**WORK TASK**
Decide whether each statement agrees with the Form 8-K cover page below: (a) each unit includes one whole redeemable warrant; (b) the ordinary shares carry a par value of $0.0001 per share; (c) the registrant's principal executive offices are in Dallas, Texas. Answer yes or no for each and quote the words from the cover page that decide it.

**EXERCISE TEXT**
===

SECURITIES AND EXCHANGE COMMISSION

Washington, D.C. 20549

 

Form 8-K

 

Current Report

 

Pursuant to Section 13 or 15(d) of the Securities Exchange Act of 1934

 

February 11, 2026

Date of Report (Date of earliest event reported)

 

Proem Acquisition Corp I

(Exact name of Registrant as specified in its charter)

 

Cayman Islands   001-43123   N/A

(State or other jurisdiction
of incorporation)

  (Commission File Number)  

(I.R.S. Employer
Identification Number)

 

3860 W. Northwest Hwy, Suite 470,
Dallas, TX

  75220
(Address of Principal Executive Offices)   (Zip Code)

 

Registrant’s telephone number, including area code: (214) 706-9344

 

N/A

(Former name or former address, if changed since last report)

 

Check the appropriate box below if the Form 8-K filing is intended to simultaneously satisfy the filing obligation of the registrant under any of the following provisions:

 

Written communications pursuant to Rule 425 under the Securities Act

 

Soliciting material pursuant to Rule 14a-12 under the Exchange Act

 

Pre-commencement communications pursuant to Rule 14d-2(b) under the Exchange Act

 

Pre-commencement communications pursuant to Rule 13e-4(c) under the Exchange Act

 

Securities registered pursuant to Section 12(b) of the Act:

 

Title of each class   Trading Symbol(s)   Name of each exchange on which registered
Units, each consisting of one ordinary share and one-half of one redeemable warrant   PAACU   The Nasdaq Stock Market LLC
ordinary shares, par value $0.0001 per share   PAAC   The Nasdaq Stock Market LLC
Warrants, each whole warrant exercisable for one ordinary share   PAACW   The Nasdaq Stock Market LLC

 

Indicate by check mark whether the registrant is an emerging growth company as defined in Rule 405 of the Securities Act of 1933 (17 CFR §230.405) or Rule 12b-2 of the Securities Exchange Act of 1934 (17 CFR §240.12b-2).

 

Emerging growth company

 

If an emerging growth company, indicate by check mark if the registrant has elected not to use the extended transition period for complying with any new or revised financial accounting standards provided pursuant to Section 13(a) of the Exchange Act.

===

**EXERCISE DATA**

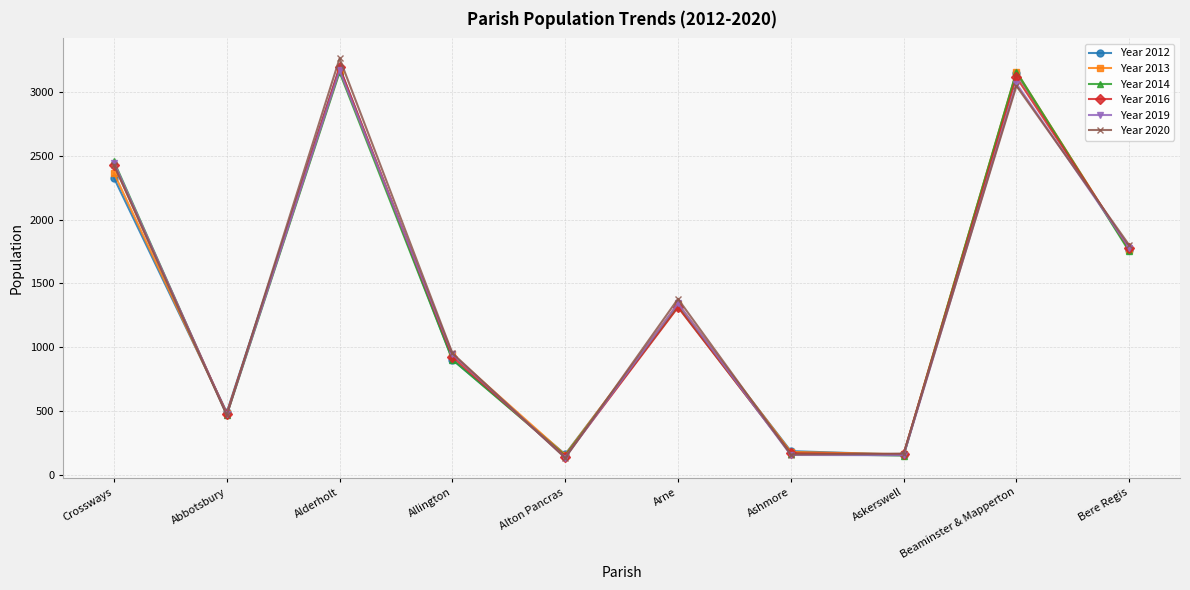

How many data points does each series have?

10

===

**EXERCISE RESULT**
(a) No: "one ordinary share and one-half of one redeemable warrant"
(b) Yes: "ordinary shares, par value $0.0001 per share"
(c) Yes: "3860 W. Northwest Hwy, Suite 470, Dallas, TX"